Restoring the SMK from Backup

Preparing to use SKS

Checklist

The following subsections describe briefly what you need

>to set up one or more SKS partitions ready for use,

>to backup and restore SKS Master Keys (SMK) from-and-to the SKS partition, and

>to directly replicate the SMK from one SKS partition to another for High Availability operation.

Cross-reference links are provided to each topic or section, containing explicit instructions for each task.

Provisioning SKS

>You need at least one Luna Network HSM at appliance software version 7.7.0 or newer and HSM firmware version 7.7.0 or newer, or Luna PCIe HSM at firmware version 7.7.0 or newer.

>If you already have an older 7.x HSM, download and install the updates from the Support Portal.

>Install a suitable Client software that includes a version of the lunacm tool that supports the "partition smkrollover" commands - this ensures that the associated library has the updated SKS capabilities and is also able to handle migration from legacy SKS instances

>Follow the instructions at the beginning of Preparing to use SKS to get the appliance installed and network connected

>If you plan to use an HA group, then repeat the above process with the second Network or PCIe HSM, and again with any additional active or standby members.

Replicating the SMK to another SKS Partition

Stand-alone - If you are using a single HSM with your application, you should have at least one backup copy of the SMK (for each partition) so that any SKS blobs encrypted by that SMK are recoverable in case of loss or damage to the original HSM or partition.

>proceed to Backup the SKS Master Key (SMK).

HA group - If you are using an HA group with your application, then initially, each member has a unique SMK created when its SKS partition is created. For HA operation, the hagroup addmember command replicates the desired SMK from the initial member to all additional members of the group. This means that, in order for a partition to take part in HA operation as the second or later member, its original SMK is overwritten by the SMK of the first member of the group.

>Safeguard the desired SMK by backing it up to a Backup HSM before going further. See SKS Backup and Restore.
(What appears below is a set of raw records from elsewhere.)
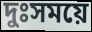
দুঃসময়ে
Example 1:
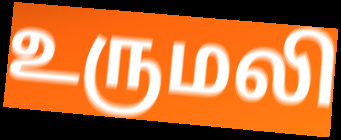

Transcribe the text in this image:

உருமலி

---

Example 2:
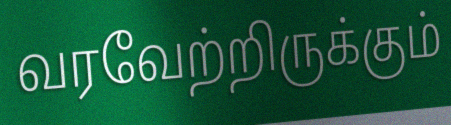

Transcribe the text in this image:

வரவேற்றிருக்கும்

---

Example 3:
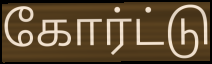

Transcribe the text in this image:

கோர்ட்டு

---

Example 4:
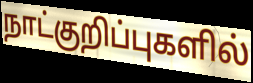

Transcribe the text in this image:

நாட்குறிப்புகளில்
NOTE   If an SMK, already existing on a partition, has ever been used to encrypt an SKS key or objects, then you must backup the existing SMK before replacing/overwriting it, if you wish to ever retrieve the previously encrypted SKS key and objects.
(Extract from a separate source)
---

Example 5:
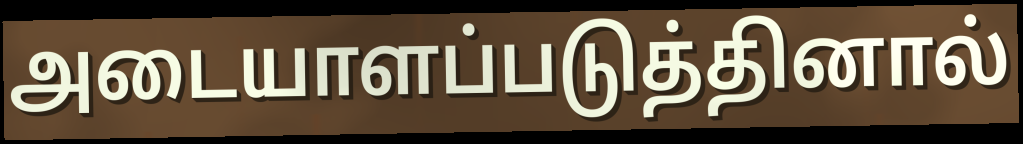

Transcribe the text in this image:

>Follow the instructions for using the partition smkclone command in High Availability and SKS.

Backing up the SMK

Always ensure that you have safeguarded any important SMK (one that has been used to encrypt key material for export from the HSM) by backing it up to a Backup HSM partition before you perform any action that might destroy that SMK (such as cloning a different SMK to the current HSM, or restoring a different SMK from a Backup HSM partition).

>To backup, see Backup the SKS Master Key (SMK).
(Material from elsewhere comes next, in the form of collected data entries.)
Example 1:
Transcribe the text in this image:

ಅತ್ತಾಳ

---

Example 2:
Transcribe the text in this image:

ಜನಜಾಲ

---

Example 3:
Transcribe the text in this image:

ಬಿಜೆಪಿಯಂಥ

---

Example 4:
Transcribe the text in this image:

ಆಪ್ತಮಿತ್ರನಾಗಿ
Restoring the SMK from Backup

When you wish to use the SKS partition to encrypt objects or decrypt objects with an SMK other than the SMK that resides in the current partition, you must restore from a Backup of the desired SMK to overwrite the current SMK in the current partition. If the current SMK (before restoring from archive) is valuable, then back it up first before restoring a different SMK to overwrite the current one.

>To restore, see Restore an SKS Master Key (SMK).

Preparing to use SKS

Perform all the steps to install and configure a Luna HSM, as described at Installing and Configuring Your New Luna PCIe HSM.

1.If your HSM is not already at firmware version 7.7.0, follow the instructions in the 7.7.0 Customer Release Notes, to securely copy the Release 7.7.0 Appliance Software Update package to the appliance, and perform the software and firmware update.

NOTE   To update an HA group to firmware 7.7 or newer, all the non-primary partitions must be updated first, to ensure that the key objects from the firmware 7.7-or-newer primary can still move to the non-primaries through key cloning. Then the primary member can be updated.

2.When you reach the steps to create an application partition, ensure that it is created as the default version one (V1), which is necessary for SKS operation.

NOTE   The SKS Master Key (or SMK) is created when the partition Crypto Officer logs in. For security reasons the SMK is not made visible in output of the usual commands that show objects on an HSM partition (lunacm:>partition contents and lunash:>partition showcontents).

3.Go to Using SKS to continue with SKS.